Multi-sensor fusion using random forests for daily fractional snow cover at 30 m

https://doi.org/10.1016/j.rse.2021.112608Get rights and content

Highlights

  • Data from two satellites were fused for daily 30 m fractional snow cover (fSCA)

  • Satellite data was combined using a two-stage random forest algorithm

  • fSCA from MODIS is the most important variable for classification and prediction

  • Fusion has an accuracy of 97% with similar performance throughout the year

Abstract

In addition to providing water for nearly 2 billion people, snow drives resource selection by wildlife and influences the behavior and demography of many species. Because snow cover is highly spatially and temporally variable, mapping its extent using currently available satellite data remains a challenge. At present, there are no sensors acquiring daily data of Earth's entire surface at fine spatial resolutions (< 30 m) in wavelengths required for snow cover retrieval, namely: visible, near-infrared, and shortwave infrared. Fine scale observations at 30 m from Landsat are available at 16-day intervals since 1982 and at 8-day intervals since 1999. However, over this duration, snow can accumulate, ablate, or both, making the Landsat data ineffective for many applications. Conversely, the Moderate Resolution Imaging Spectroradiometer (MODIS) atmospherically corrected daily reflectance data, have a coarse spatial resolution of 463 m and thus, are not ideal for snow cover mapping either. This spatial and temporal resolution tradeoff limits the use of these data for a wide range of snow cover applications and indicates a pressing need for data fusion. To address this need, we use a physically-based, spectral-mixture-analysis approach for mapping fractional snow cover (fSCA) and a two-stage random forest algorithm to produce daily 30 m fSCA. We test our algorithm in the US Sierra Nevada and find MODIS fSCA is the most important predictor. We cross validate using 170 Landsat scenes and while snow cover varies immensely in time we find little variation in errors between seasons, a small bias of 0.01, and an overall accuracy of 0.97 with slightly higher precision than recall. This technique for accurate, daily, high-resolution snow cover retrievals could be applied more broadly for analyses of regional energy budget, validating snow cover in global and regional models, and for quantifying changes in the availability of biotic resources in ecosystems.

Introduction

One quarter to one sixth of the global population depends on water from snow and ice melt (Barnett et al., 2005; Mankin et al., 2015). Snow is a natural reservoir of water, but it has a complex spatial and temporal distribution that make accurate creation of snow cover maps and the estimation of snow water equivalent (SWE) difficult. These difficulties in snow estimation manifest in runoff forecast errors and can have significant impacts on water managers (Stillinger et al., 2021), agricultural users, and others who depend on accurate water allocation estimates.
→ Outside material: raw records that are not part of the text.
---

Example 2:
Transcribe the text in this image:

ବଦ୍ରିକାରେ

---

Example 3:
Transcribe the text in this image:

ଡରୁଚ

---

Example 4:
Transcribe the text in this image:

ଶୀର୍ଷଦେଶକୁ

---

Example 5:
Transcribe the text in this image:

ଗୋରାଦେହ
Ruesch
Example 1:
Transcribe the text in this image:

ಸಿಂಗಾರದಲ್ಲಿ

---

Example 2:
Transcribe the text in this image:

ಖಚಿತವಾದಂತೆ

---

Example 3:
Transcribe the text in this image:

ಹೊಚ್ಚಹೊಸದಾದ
In addition to its impact on water resources, snow influences the survival of mountain ungulates and profoundly affects the energetic costs of living in colder environments (Conner et al., 2018; Stephenson et al., 2020). In mountainous or northern climates, snow determines the availability of forage and the energy that must be expended to acquire food for much of the year (Parker et al., 1984; Schwab and Pitt, 1987). For example, bighorn sheep in alpine environments exhibit multiple migratory behaviors including alpine residency during winter (Spitz et al., 2018) and select habitat in response to snowscapes. Finer scale snow metrics improve predictive models of the movement and resource selection of these animals (Mahoney et al., 2018). Consequently, snow cover is an essential parameter in habitat models designed to predict resource selection (Spitz et al., 2020).
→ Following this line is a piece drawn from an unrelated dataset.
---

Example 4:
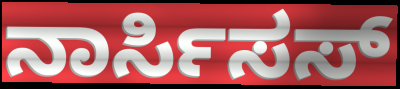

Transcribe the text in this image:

To better understand these impacts of snow cover on both humans and wildlife, we need to look at the challenges surrounding the satellite retrieval of fractional snow cover (fSCA) and related SWE estimates. To calculate SWE, accurate estimates of fSCA are needed, e.g. in energy balance models (Bair et al., 2016; Rittger et al., 2016). In a machine learning approach to predicting SWE, fSCA was the most important predictor (Bair et al., 2018a). However, accurate estimates of fSCA are difficult to calculate at both a high spatial and temporal resolution. This is especially true in mountainous terrain where the spatial variability of snow caused by wind redistribution (Liston and Sturm, 1998) and other factors can be substantial. For example, Airborne Snow Observatory (ASO, Painter et al., 2016) retrievals that use a combination of lidar and hyperspectral sensors to estimate SWE at 50 m resolution routinely produce adjacent pixels with an order of magnitude difference in SWE. Likewise, bare and snow-covered areas are often found within a few meters of each other because of differences in topography or vegetation (Rosenthal and Dozier, 1996; Selkowitz et al., 2014). To further complicate matters, areal snow cover can change on the order of hours, especially during melt periods where snow can be present in the morning and gone by afternoon. Rapid temporal changes influence accurate modeling of snowmelt, requiring imagery with a temporal resolution of at least one day (Slater et al., 2013). SWE models forced using 30 m fSCA data have shown more accurate results compared to those models forced with 500 m fSCA (Molotch and Margulis, 2008; Margulis et al., 2019).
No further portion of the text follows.